A construção de identidades maternas simbólicas por meio da interação com bonecos, como os bebês reborn, levanta uma questão sensível: até que ponto o Direito pode — ou deve — intervir nessas práticas?
Embora o fenômeno possa parecer inofensivo ou restrito à esfera privada, o debate jurídico ganha força quando essas identidades começam a reivindicar benefícios reservados a mães e filhos reais, como atendimento médico, prioridade em filas, inclusão em campanhas de vacinação e até guarda compartilhada ou pensão alimentícia.
Do ponto de vista legal, não há respaldo para essas demandas. Por se tratar da relação com um objeto, e não com uma pessoa, o ordenamento jurídico brasileiro não reconhece direitos como filiação, adoção ou pensão nesse contexto. Quando há tentativa de acessar benefícios públicos com base nessas relações simbólicas, pode-se configurar fraude, má-fé ou lesão ao interesse coletivo, especialmente com o uso indevido do SUS ou a ocupação de leitos hospitalares.
Em resposta a esses casos, discute-se a criação de projetos de lei que prevejam multas, restrição de atendimentos públicos e, por outro lado, o desenvolvimento de programas de saúde mental voltados às mulheres que manifestam esse tipo de vínculo afetivo.

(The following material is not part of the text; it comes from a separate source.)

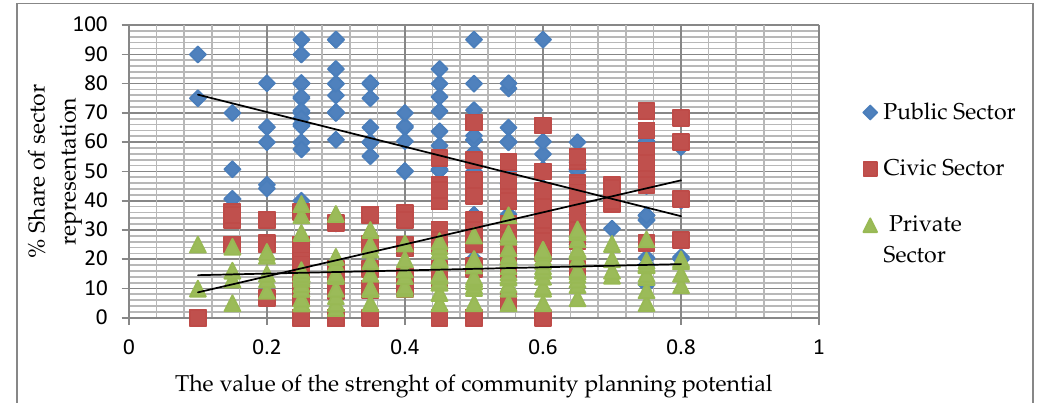
Figure 4. Linear line—comparison of the impact of the sectors on the KPSS potential. Source: Own processing.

O debate, porém, vai além da letra da lei. Reflete uma sociedade marcada pela espetacularização das afetividades e pela perda de referências racionais diante das tecnologias e redes sociais. Estaríamos diante de um modismo, de uma carência afetiva extrema, ou de um sintoma mais profundo de fragilidade emocional?
A maternidade simbólica pode até ser respeitada como expressão individual. Mas, quando busca reconhecimento legal ou interfere na esfera pública, o Direito precisa agir para preservar a racionalidade jurídica, o bom uso dos recursos estatais e o equilíbrio entre liberdade pessoal e responsabilidade coletiva.